The Conscription of Wealth: Mass Warfare and the Demand for Progressive Taxation (2010) by Kenneth Scheve and David Stasavage.
Scheve and Stasavage assert that redistribution of wealthy through progressive taxation has remained a major concern for governments for many years. Most governments adopt tax policies, which support the use of progressive taxation to lower income disparity, promote investment and minimize collective sacrifice and suffrage of citizens in warfare (Scheve & Stasavage 529). However, the increase in demand for progressive taxation is fuelled by existence of political parties, which mobilize mass to participate in warfare and the establishment of electoral democracy. The authors have proposed a hypothesis that articulates that the demand for progressive taxation is as a result of mobilizing mass for collective warfare and to promote equality of sacrifice at the battle fields (Scheve & Stasavage 535). Scheve and Stasavage formulated this hypothesis to criticize the normative discussion about demand for progressive taxation. In so doing, the authors wanted to substantiate the claim that demands for progressive taxation is contingence of mobilizing mass for collective sacrifice in wars.

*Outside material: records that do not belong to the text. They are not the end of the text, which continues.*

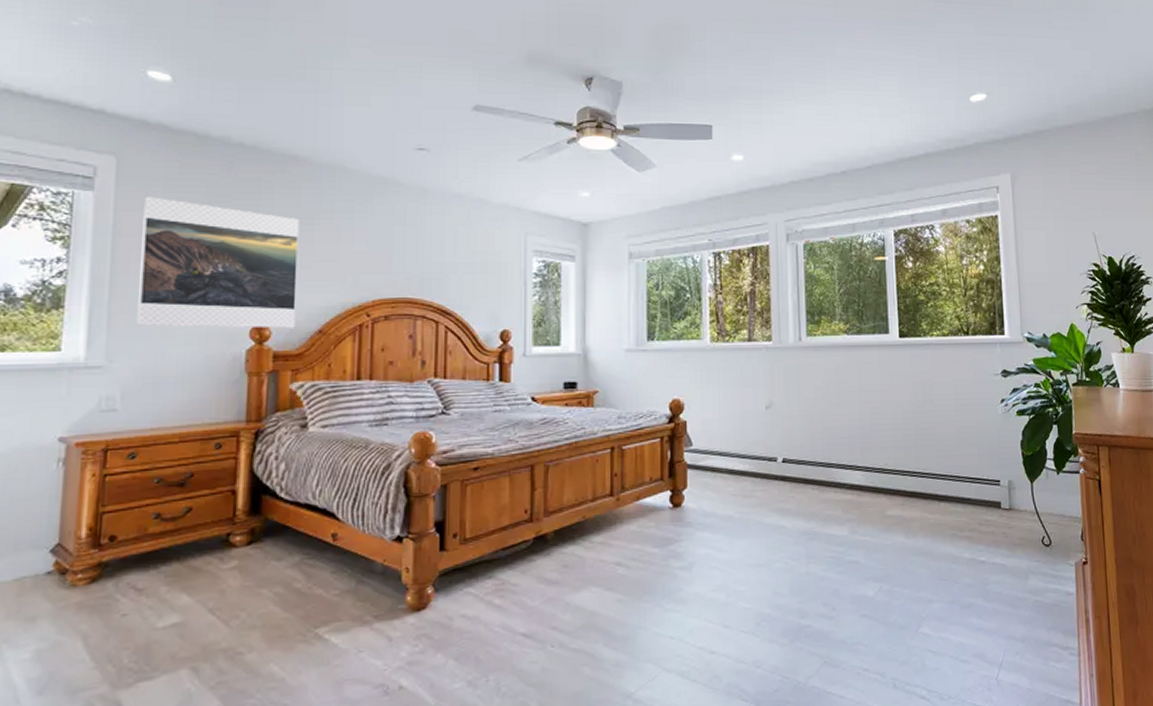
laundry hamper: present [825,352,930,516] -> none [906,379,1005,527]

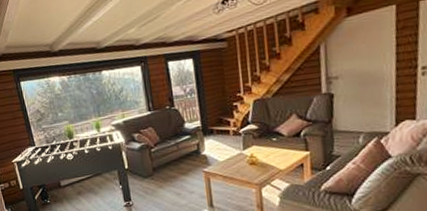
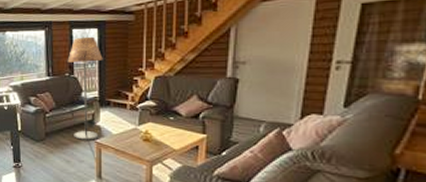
floor lamp: none [166,67,206,171] -> present [67,36,103,140]

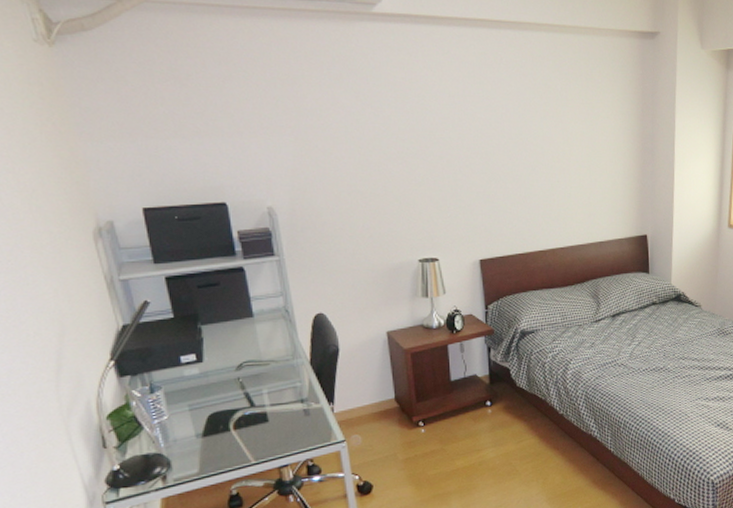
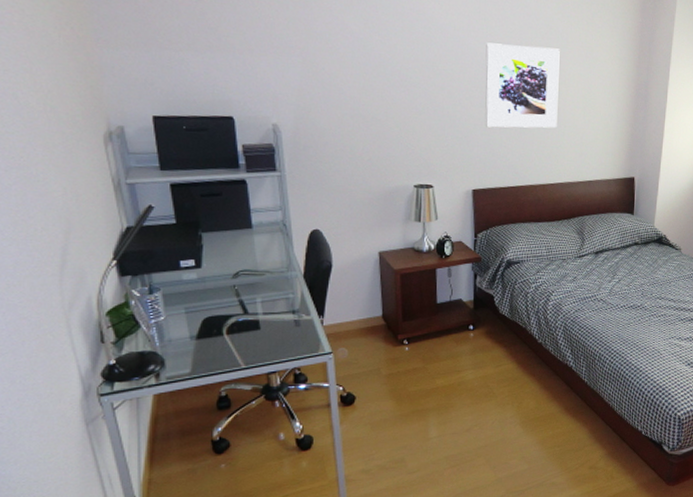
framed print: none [483,107,563,194] -> present [485,42,560,128]

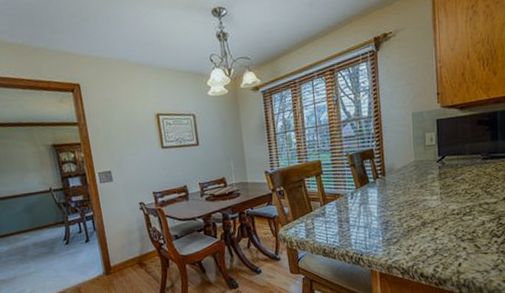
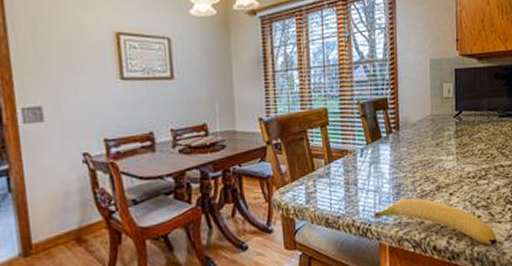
banana: none [365,232,484,274] -> present [374,197,498,246]

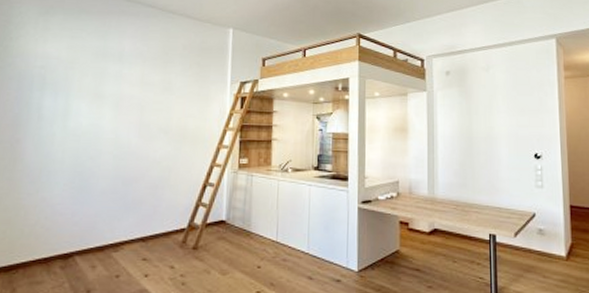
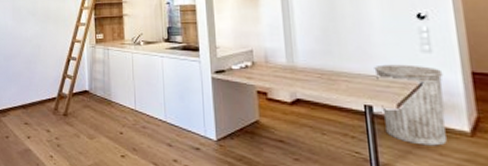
trash can: none [499,197,550,270] -> present [374,64,447,146]

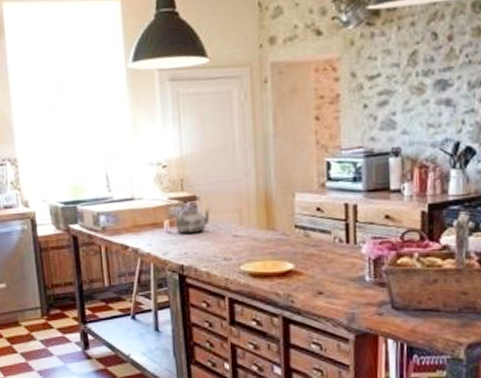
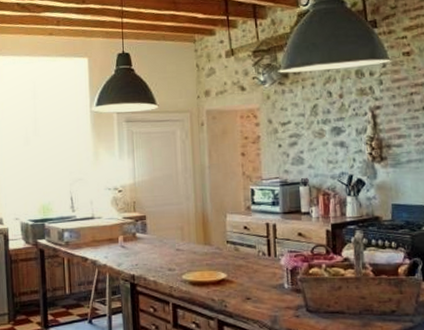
kettle: present [175,196,211,234] -> none [128,216,158,248]

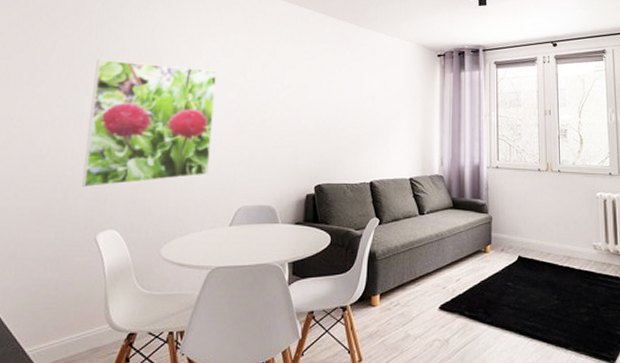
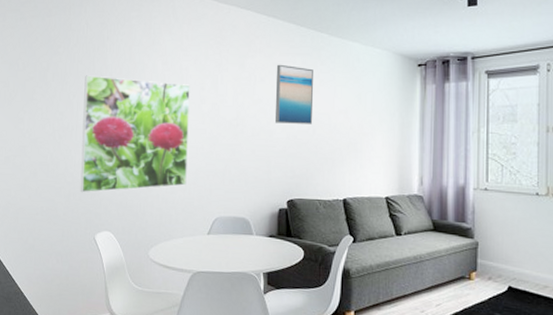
wall art: none [304,52,343,110] -> present [274,64,314,124]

In order to prove their hypothesis, Scheve and Stasavage conducted a series of empirical studies where they compared income tax for nations, which mobilized mass and participated in the World War One and Two. Research findings, indeed confirmed an increase in progressive taxation in those countries, which participated in wars and in other facets of the society. However, the authors could have elaborated more on specific areas or measures, which they established progressivity and expound on how these areas or measures influenced demand for progressive taxation. This move will help the readers to have an insight understanding on how other constructs apart from mobilizing mass for collective sacrifice influence demand for progressive taxation in participant nations. The authors also tried to explain why ordinary citizens are unable to influence rich people in electoral democracy and they argue that financial sacrifice that is demanded from the rich was determined by warfare sacrifice the society demanded from individual citizens. Although this is the case, the authors could have considered whether governments had hidden motives why they impose progressive tax on ordinary citizens. For instance, the government could have imposed high tax on ordinary people not for the collective wellbeing of its citizens, but to finance political campaigns for politicians in government.

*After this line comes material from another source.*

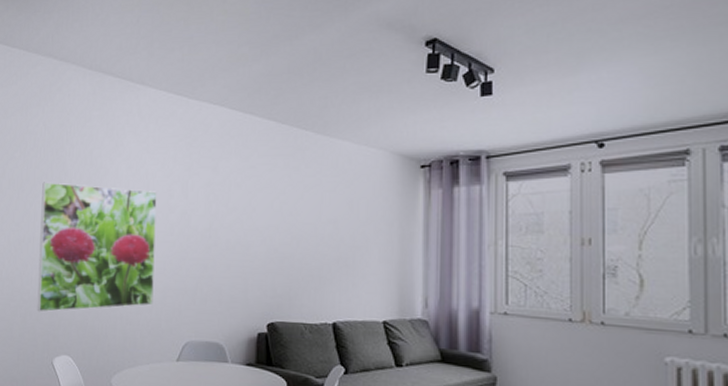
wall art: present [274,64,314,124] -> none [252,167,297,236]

Although it is difficult to prove the hypothesis empirically; considering the fact that the researchers need to define and measure variables qualitatively and quantitatively, Scheve and Stasavage have tried to a large extent to achieve this goal, convince the readers and prove the hypothesis by substantiating their claims using scholarly sources and comparing their research findings with research findings obtained by other researchers; an aspect that enhances accurate, reliability and valid of data collected (Jesper & Daniel 370). In the same breath, the authors have strived to improve their effectiveness in proving the hypothesis by incorporated relevant examples, which shed more light on the topic. Despite the few shortfalls in the article, Scheve and Stasavage have managed to substantiate their claims and hypothesis empirically and add knowledge in this field.
Jesper, Roine, and Daniel Waldenstroˆm. "The Evolution of Top Incomes in an Egalitarian Society: Sweden, 1903-2004." Journal of Public Economics 92.1 (2008): 366-87. Print.
Scheve, Kenneth, and David Stasavage. "The Conscription of Wealth: Mass Warfare and the Demand for Progressive Taxation." International Organization 64.4 (2010): 529-61. Print.